Zazen

Asseyez-vous sur le zafu (coussin) et croisez les jambes. Posez le pied droit sur la cuisse gauche (pensez à alterner). Le poids du corps s’appuie sur trois points : les genoux, qui poussent le sol et le périnée qui presse sur le zafu. La colonne vertébrale est bien droite et verticale. On étire bien le dos, les épaules sont bien détendues. Le menton rentré, la nuque est bien droite et déployée. Poussez le sommet de la tête vers le ciel. La bouche est fermée et la langue est en contact avec le palais et à la racine des deux incisives, ce qui permet d’apaiser le bavardage intérieur. Les yeux, mi-clos, regardent devant soi vers le sol à un mètre sans rien fixer de particulier.

La respiration
On respire tranquillement par le nez, en toute conscience, c’est-à-dire en étant attentif, comme un tigre aux aguets, à chaque respiration. Respirez naturellement et expirez calmement, longuement, profondément sous le nombril. Soyez libre de tout jugement à propos de votre respiration – lente ou rapide –, elle est telle qu’elle est.
Avec la pratique s’installera une expiration douce, lente, paisible, longue et profonde, qui pousse la masse abdominale vers le bas. À la fin de l’expiration, l’inspiration se fait naturellement.

L’état d’esprit
Laisser passer les pensées, les images, les souvenirs qui apparaissent durant zazen, comme des nuages dans le ciel, sans essayer de les retenir ou de les entretenir, ni de les chasser. La pratique du zen ne s’appuie sur rien : pas de visualisation, pas de concentration sur un objet, rien, rien du tout… juste rien et pour rien ou alors pour tout l’univers, pour le vivant.

Laisser zazen faire zazen
Notre force de vie ne doit être ni relâchée ni trop tendue.
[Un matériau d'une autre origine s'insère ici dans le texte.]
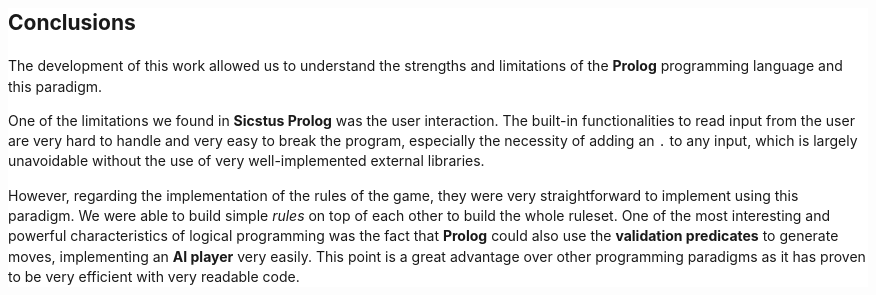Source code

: ## Conclusions

The development of this work allowed us to understand the strengths and limitations of the **Prolog** programming language and this paradigm.

One of the limitations we found in **Sicstus Prolog** was the user interaction. The built-in functionalities to read input from the user are very hard to handle and very easy to break the program, especially the necessity of adding an `.` to any input, which is largely unavoidable without the use of very well-implemented external libraries.

However, regarding the implementation of the rules of the game, they were very straightforward to implement using this paradigm. We were able to build simple _rules_ on top of each other to build the whole ruleset. One of the most interesting and powerful characteristics of logical programming was the fact that **Prolog** could also use the **validation predicates** to generate moves, implementing an **AI player** very easily. This point is a great advantage over other programming paradigms as it has proven to be very efficient with very readable code.
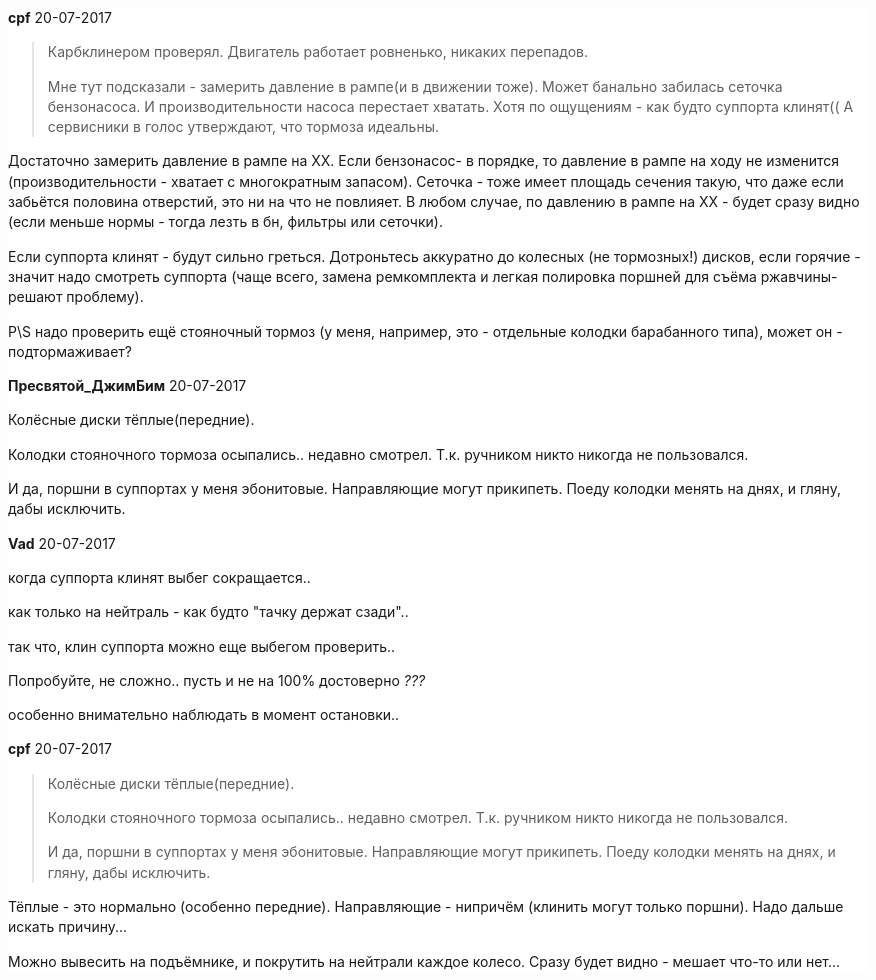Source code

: 
**cpf** 20-07-2017

> Карбклинером проверял. Двигатель работает ровненько, никаких перепадов.
> 
> Мне тут подсказали - замерить давление в рампе(и в движении тоже). Может банально забилась сеточка бензонасоса. И производительности насоса перестает хватать. Хотя по ощущениям - как будто суппорта клинят(( А сервисники в голос утверждают, что тормоза идеальны.

Достаточно замерить давление в рампе на ХХ. Если бензонасос- в порядке, то давление в рампе на ходу не изменится (производительности - хватает с многократным запасом). Сеточка - тоже имеет площадь сечения такую, что даже если забьётся половина отверстий, это ни на что не повлияет. В любом случае, по давлению в рампе на ХХ - будет сразу видно (если меньше нормы - тогда лезть в бн, фильтры или сеточки).

Если суппорта клинят - будут сильно греться. Дотроньтесь аккуратно до колесных (не тормозных!) дисков, если горячие - значит надо смотреть суппорта (чаще всего, замена ремкомплекта и легкая полировка поршней для съёма ржавчины- решают проблему).

P\S надо проверить ещё стояночный тормоз (у меня, например, это - отдельные колодки барабанного типа), может он - подтормаживает?


**Пресвятой_ДжимБим** 20-07-2017

Колёсные диски тёплые(передние).

Колодки стояночного тормоза осыпались.. недавно смотрел. Т.к. ручником никто никогда не пользовался.

И да, поршни в суппортах у меня эбонитовые. Направляющие могут прикипеть. Поеду колодки менять на днях, и гляну, дабы исключить.


**Vad** 20-07-2017

когда суппорта клинят выбег сокращается..

как только на нейтраль - как будто "тачку держат сзади"..

так что, клин суппорта можно еще выбегом проверить.. 

Попробуйте, не сложно.. пусть и не на 100% достоверно *???*

особенно внимательно наблюдать в момент остановки..


**cpf** 20-07-2017

> Колёсные диски тёплые(передние).
> 
> Колодки стояночного тормоза осыпались.. недавно смотрел. Т.к. ручником никто никогда не пользовался.
> 
> И да, поршни в суппортах у меня эбонитовые. Направляющие могут прикипеть. Поеду колодки менять на днях, и гляну, дабы исключить.

Тёплые - это нормально (особенно передние). Направляющие - нипричём (клинить могут только поршни). Надо дальше искать причину...

Можно вывесить на подъёмнике, и покрутить на нейтрали каждое колесо. Сразу будет видно - мешает что-то или нет...
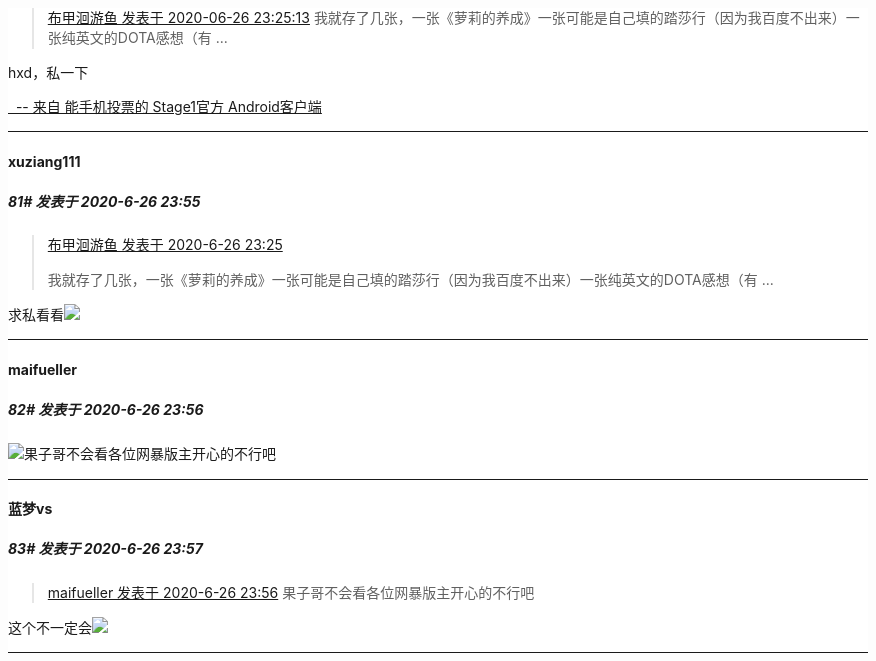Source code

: <blockquote><a href="httphttps://bbs.saraba1st.com/2b/forum.php?mod=redirect&amp;goto=findpost&amp;pid=47965408&amp;ptid=1944270" target="_blank">布甲洄游鱼 发表于 2020-06-26 23:25:13</a>
我就存了几张，一张《萝莉的养成》一张可能是自己填的踏莎行（因为我百度不出来）一张纯英文的DOTA感想（有 ...</blockquote>hxd，私一下

[  -- 来自 能手机投票的 Stage1官方 Android客户端](https://www.coolapk.com/apk/140634)







-----

####  xuziang111  
##### 81#       发表于 2020-6-26 23:55



<blockquote><a href="httphttps://bbs.saraba1st.com/2b/forum.php?mod=redirect&amp;goto=findpost&amp;pid=47965408&amp;ptid=1944270" target="_blank">布甲洄游鱼 发表于 2020-6-26 23:25</a>

我就存了几张，一张《萝莉的养成》一张可能是自己填的踏莎行（因为我百度不出来）一张纯英文的DOTA感想（有 ...</blockquote>
求私看看<img src="https://static.saraba1st.com/image/smiley/face2017/033.png" referrerpolicy="no-referrer">







-----

####  maifueller  
##### 82#       发表于 2020-6-26 23:56



<img src="https://static.saraba1st.com/image/smiley/face2017/067.png" referrerpolicy="no-referrer">果子哥不会看各位网暴版主开心的不行吧







-----

####  蓝梦vs  
##### 83#       发表于 2020-6-26 23:57



<blockquote><a href="httphttps://bbs.saraba1st.com/2b/forum.php?mod=redirect&amp;goto=findpost&amp;pid=47965860&amp;ptid=1944270" target="_blank">maifueller 发表于 2020-6-26 23:56</a>
果子哥不会看各位网暴版主开心的不行吧</blockquote>
这个不一定会<img src="https://static.saraba1st.com/image/smiley/face2017/067.png" referrerpolicy="no-referrer">







-----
Ce qui importe, c’est qu’elle reste entièrement en état d’éveil. La méditation zen est un effort sans effort: accepter de ne rien faire de spécial, ni physiquement ni mentalement, pour que l’esprit rencontre l’esprit. Dans nos vies, selon les circonstances, on est toujours prêt à faire beaucoup de choses; se dépouiller de tous les “faire”, c’est retrouver la condition normale de l’esprit.